The different versions of “And Your Bird Can Sing” bring out the rock n roll in the song. Once again Ringo’s drumming is perfect for the track. Not everything they do works. “Taxman – Take 11” has some additional backing vocals that were best left in the can. The versions of “I’m Only Sleeping” take us on a journey from acoustic, folky strummer to the full blown rock tune. “Eleanor Rigby – Take 2” is just the strings… and I kind of dug that but I’ve been listening to more classical stuff of late. The versions of “Yellow Submarine” are nothing short of a revelation. It starts with John singing with an acoustic guitar on “Yellow Submarine – Songwriting Work Tape Part 1” and “Part 2” and it changes the song to me. Paul wrote it, John demo’d it, and Ringo sang it. The demos almost sound kind of sad. I also really found “She Said, She Said – John’s Demo” fascinating listening… it’s just John again with only an acoustic guitar. To think where that song went from such humble beginnings.

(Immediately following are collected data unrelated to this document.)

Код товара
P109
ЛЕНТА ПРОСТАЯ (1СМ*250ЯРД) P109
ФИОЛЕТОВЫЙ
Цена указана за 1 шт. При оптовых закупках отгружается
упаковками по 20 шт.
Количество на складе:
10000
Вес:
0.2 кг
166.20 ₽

The last disc in the box is a mocked up single with just “Rain” and “Paperback Writer” – in both a new stereo mix and the mono mix. I love both of those song – which weren’t on the actual album, they were released as a single – but even I’ll admit it feels like they’re padding the package to charge a bit more. I don’t usually comment on packaging but the book in this box is something else!
This is a set of songs and demos that I know I’m going to be returning to and listening to over and over much like I did with Let It Be Super Deluxe. I advise everybody to listen to this and remember Xmas is coming…this would look good under any tree. This box is certainly worth it.